Exercise goal: Please rewrite the listing below with every "Кристина" swapped for "Марина" and everything else unchanged. Leave the pictures out of your answer.

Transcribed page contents
------------------------
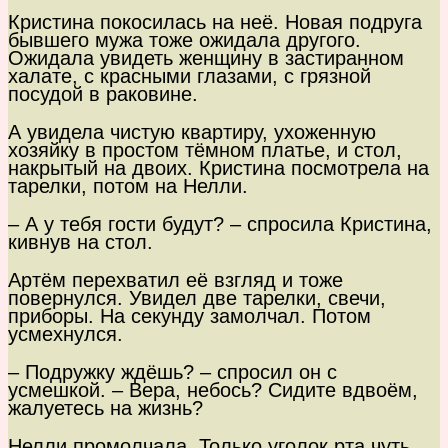
Кристина покосилась на неё. Новая подруга
бывшего мужа тоже ожидала другого.
Ожидала увидеть женщину в застиранном
халате, с красными глазами, с грязной
посудой в раковине.
А увидела чистую квартиру, ухоженную
хозяйку в простом тёмном платье, и стол,
накрытый на двоих. Кристина посмотрела на
тарелки, потом на Нелли.
– А у тебя гости будут? – спросила Кристина,
кивнув на стол.
Артём перехватил её взгляд и тоже
повернулся. Увидел две тарелки, свечи,
приборы. На секунду замолчал. Потом
усмехнулся.
– Подружку ждёшь? – спросил он с
усмешкой. – Вера, небось? Сидите вдвоём,
жалуетесь на жизнь?
Нелли промолчала. Только уголок рта чуть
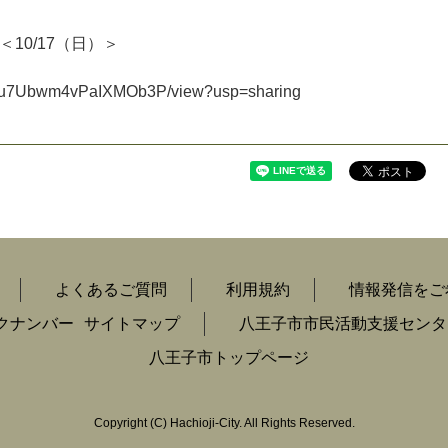
＜
1
0
/
1
7
（
日
）
＞
u
7
U
b
w
m
4
v
P
a
I
X
M
O
b
3
P
/
v
i
e
w
?
u
s
p
=
s
h
a
r
i
n
g
よくあるご質問
利用規約
情報発信をご
クナンバー
サイトマップ
八王子市市民活動支援センタ
八王子市トップページ
Copyright
(C)
Hachioji-City. All Rights Reserved.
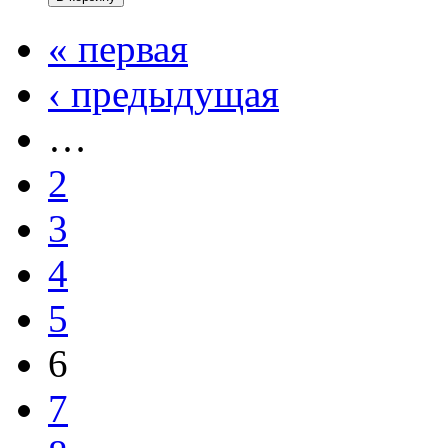
« первая
‹ предыдущая
…
2
3
4
5
6
7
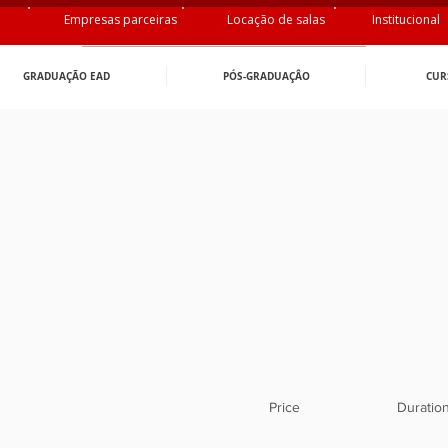
Empresas parceiras
Locação de salas
Institucional
GRADUAÇÃO EAD
PÓS-GRADUAÇÂO
CUR
Price
Duratio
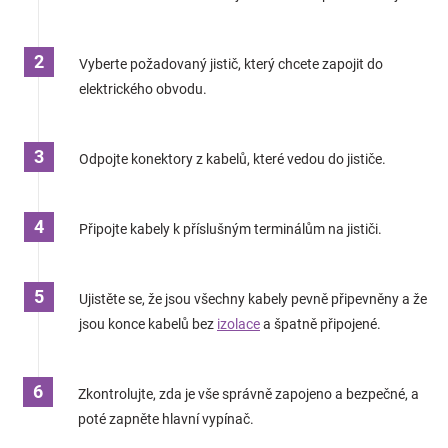
Vyberte požadovaný jistič, který chcete zapojit do
elektrického obvodu.
Odpojte konektory z kabelů, které vedou do jističe.
Připojte kabely k příslušným terminálům na jističi.
Ujistěte se, že jsou všechny kabely pevně připevněny a že
jsou konce kabelů bez
izolace
a špatně připojené.
Zkontrolujte, zda je vše správně zapojeno a bezpečné, a
poté zapněte hlavní vypínač.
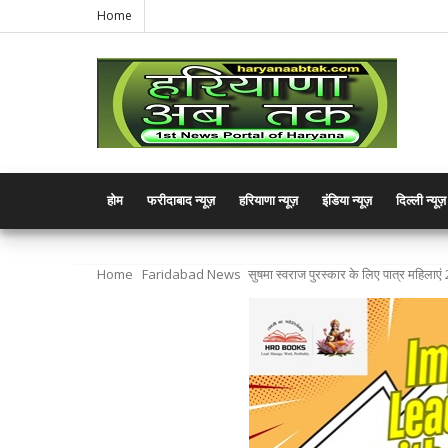
Home
होम
फरीदाबाद न्यूज़
हरियाणा न्यूज़
इंडिया न्यूज़
दिल्ली न्यूज़
Home
Faridabad News
सुषमा स्वराज पुरस्कार के लिए पात्र महिलाए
------------------------
Task answer:
Марина покосилась на неё. Новая подруга
бывшего мужа тоже ожидала другого.
Ожидала увидеть женщину в застиранном
халате, с красными глазами, с грязной
посудой в раковине.
А увидела чистую квартиру, ухоженную
хозяйку в простом тёмном платье, и стол,
накрытый на двоих. Марина посмотрела на
тарелки, потом на Нелли.
– А у тебя гости будут? – спросила Марина,
кивнув на стол.
Артём перехватил её взгляд и тоже
повернулся. Увидел две тарелки, свечи,
приборы. На секунду замолчал. Потом
усмехнулся.
– Подружку ждёшь? – спросил он с
усмешкой. – Вера, небось? Сидите вдвоём,
жалуетесь на жизнь?
Нелли промолчала. Только уголок рта чуть
＜
1
0
/
1
7
（
日
）
＞
u
7
U
b
w
m
4
v
P
a
I
X
M
O
b
3
P
/
v
i
e
w
?
u
s
p
=
s
h
a
r
i
n
g
よくあるご質問
利用規約
情報発信をご
クナンバー
サイトマップ
八王子市市民活動支援センタ
八王子市トップページ
Copyright
(C)
Hachioji-City. All Rights Reserved.
« первая
‹ предыдущая
…
2
3
4
5
6
7
Empresas parceiras
Locação de salas
Institucional
GRADUAÇÃO EAD
PÓS-GRADUAÇÂO
CUR
Price
Duratio
Vyberte požadovaný jistič, který chcete zapojit do
elektrického obvodu.
Odpojte konektory z kabelů, které vedou do jističe.
Připojte kabely k příslušným terminálům na jističi.
Ujistěte se, že jsou všechny kabely pevně připevněny a že
jsou konce kabelů bez
izolace
a špatně připojené.
Zkontrolujte, zda je vše správně zapojeno a bezpečné, a
poté zapněte hlavní vypínač.
Home
होम
फरीदाबाद न्यूज़
हरियाणा न्यूज़
इंडिया न्यूज़
दिल्ली न्यूज़
Home
Faridabad News
सुषमा स्वराज पुरस्कार के लिए पात्र महिलाए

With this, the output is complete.